Background PSS is a kind of autoimmune disease without clear pathogenesis. Treg cell plays an important role in autoimmune disease. However, opinions about change of amount of Treg cells in peripheral blood in autoimmune disease are various. Besides, the researches mainly focus on RA and SLE but not PSS.

Objectives To explore the change of the number of Th17 and Treg (CD4+CD25+Foxp3+T cells) cells in peripheral blood in PSS and the effects of low dose IL-2 therapy on the balance of Treg and Th17 cells.

Methods One hundred and ninety two PSS patients in our department, and 30 healthy controls were put in the research. The amount of Th17 cells and Treg cells were calculated by flow cytometry. Eighty eight in 192 were given low-dose IL-2 (50 WIU/day for 5 days) by hypodermic injection combined with standard therapy which includes glucocorticoid, immune-suppressants, biological agents or combination of them, while others (12 in 69) were given standard therapy only. The amount of these cells were calculated again after therapy.

Results There was significant decrease in the absolute number of Treg cells and significant increase of the ratio of Th17/Treg cells in PSS patients when compared with healthy controls. There was no significant difference in absolute number of Th17 cells between PSS patients and healthy controls. Further, the number of Treg cells were negatively relative to ESSDAI. Traditional DMARDs had no obvious impact on Treg and Th17 cells. The amount of Treg cells significantly increased after the treatment of IL-2 by 1 week. But there was no significant improvement in clinical manifestations in the short time when comparing combinational treatment of IL-2 and classical drugs with classical therapy. No obvious adverse reactions were observed.

Table 1.

Absolute number and percentage of CD4+T subsets in peripheral blood in PSS patients and Healthy controls.
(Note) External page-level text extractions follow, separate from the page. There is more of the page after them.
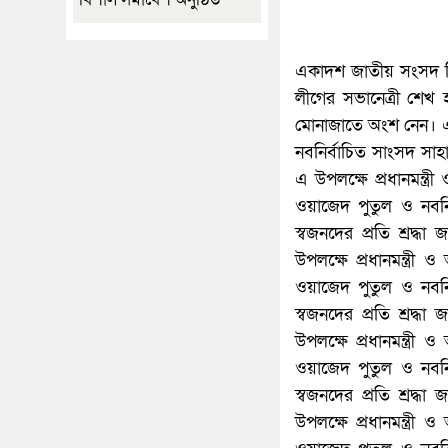
একাদশ জাতীয় সংসদ নির
লীগের সভানেত্রী শেখ 
মোনাজাতে অংশ নেন। এ 
নবনির্বাচিত সাংসদ স
এ উপলক্ষে প্রধানমন্ত্
ওয়াজেদ পুতুল ও নবনি
স্বজনদের প্রতি শ্রদ
উপলক্ষে প্রধানমন্ত্র
ওয়াজেদ পুতুল ও নবনি
স্বজনদের প্রতি শ্রদ
উপলক্ষে প্রধানমন্ত্র
ওয়াজেদ পুতুল ও নবনি
স্বজনদের প্রতি শ্রদ
উপলক্ষে প্রধানমন্ত্র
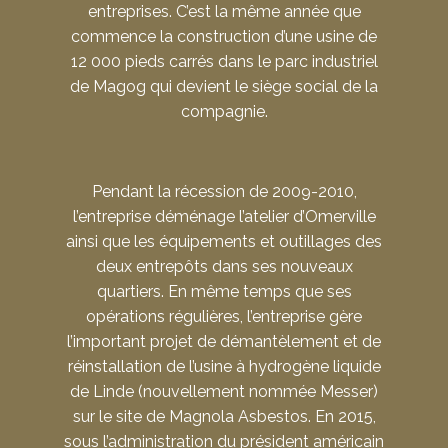
entreprises. C’est la même année que
commence la construction d’une usine de
12 000 pieds carrés dans le parc industriel
de Magog qui devient le siège social de la
compagnie.
Pendant la récession de 2009-2010,
l’entreprise déménage l’atelier d’Omerville
ainsi que les équipements et outillages des
deux entrepôts dans ses nouveaux
quartiers. En même temps que ses
opérations régulières, l’entreprise gère
l’important projet de démantèlement et de
réinstallation de l’usine à hydrogène liquide
de Linde (nouvellement nommée Messer)
sur le site de Magnola Asbestos. En 2015,
sous l’administration du président américain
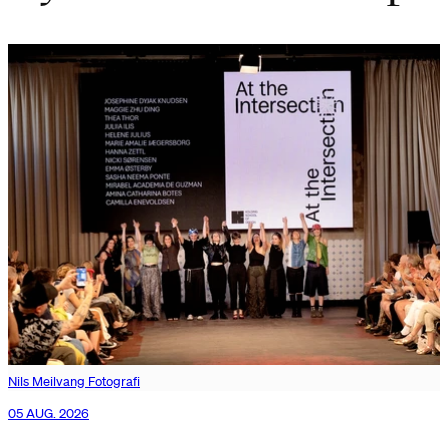
Nils Meilvang Fotografi
05 AUG. 2026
Conclusions The number of CD4+CD25+Foxp3+T cells in peripheral blood was decreased obviously and was inversely related to ESSDAI. While there was no significant difference of Th17 cells between PSS patients and healthy controls. And there was no correlation between the number of Th17 cells and ESSDAI. So the imbalance of Th17/Treg is due to the decrease of Treg cells not increase of Th17 cell which indicates that the pathogenesis of PSS maybe mainly because of shortage of autoimmune tolerance. Low dose IL-2 therapy can effectively promote proliferation of Treg cells by which low dose IL-2 may induce and restore autoimmune tolerance to benefit disease control.


  1. Takayoshi Morita et al. The Proportion of Regulatory T Cells in Patients with Rheumatoid Arthritis: A Meta-Analysis. PLoS One. 2016 Sep 13.

  2. Noack, M. & Miossec, P. Th17 and regulatory T cell balance in autoimmune and inflammatory diseases. Autoimmun Rev. 13, 668–677 (2014).